Data to use
■ ■ ■ ■ ■
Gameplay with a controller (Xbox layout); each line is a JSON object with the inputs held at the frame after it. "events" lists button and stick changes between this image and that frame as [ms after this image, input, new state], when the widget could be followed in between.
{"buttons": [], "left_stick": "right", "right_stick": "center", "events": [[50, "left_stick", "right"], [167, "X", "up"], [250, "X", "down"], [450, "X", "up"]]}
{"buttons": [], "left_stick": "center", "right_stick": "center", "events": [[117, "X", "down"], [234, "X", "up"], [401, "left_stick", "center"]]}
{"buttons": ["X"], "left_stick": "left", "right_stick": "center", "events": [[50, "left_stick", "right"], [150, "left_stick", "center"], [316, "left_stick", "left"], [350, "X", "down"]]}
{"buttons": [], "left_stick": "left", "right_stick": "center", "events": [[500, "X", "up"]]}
■ ■ ■ ■ ■
Work to complete
Retype the listing above exactly as it appears.

Task solution
Gameplay with a controller (Xbox layout); each line is a JSON object with the inputs held at the frame after it. "events" lists button and stick changes between this image and that frame as [ms after this image, input, new state], when the widget could be followed in between.
{"buttons": [], "left_stick": "right", "right_stick": "center", "events": [[50, "left_stick", "right"], [167, "X", "up"], [250, "X", "down"], [450, "X", "up"]]}
{"buttons": [], "left_stick": "center", "right_stick": "center", "events": [[117, "X", "down"], [234, "X", "up"], [401, "left_stick", "center"]]}
{"buttons": ["X"], "left_stick": "left", "right_stick": "center", "events": [[50, "left_stick", "right"], [150, "left_stick", "center"], [316, "left_stick", "left"], [350, "X", "down"]]}
{"buttons": [], "left_stick": "left", "right_stick": "center", "events": [[500, "X", "up"]]}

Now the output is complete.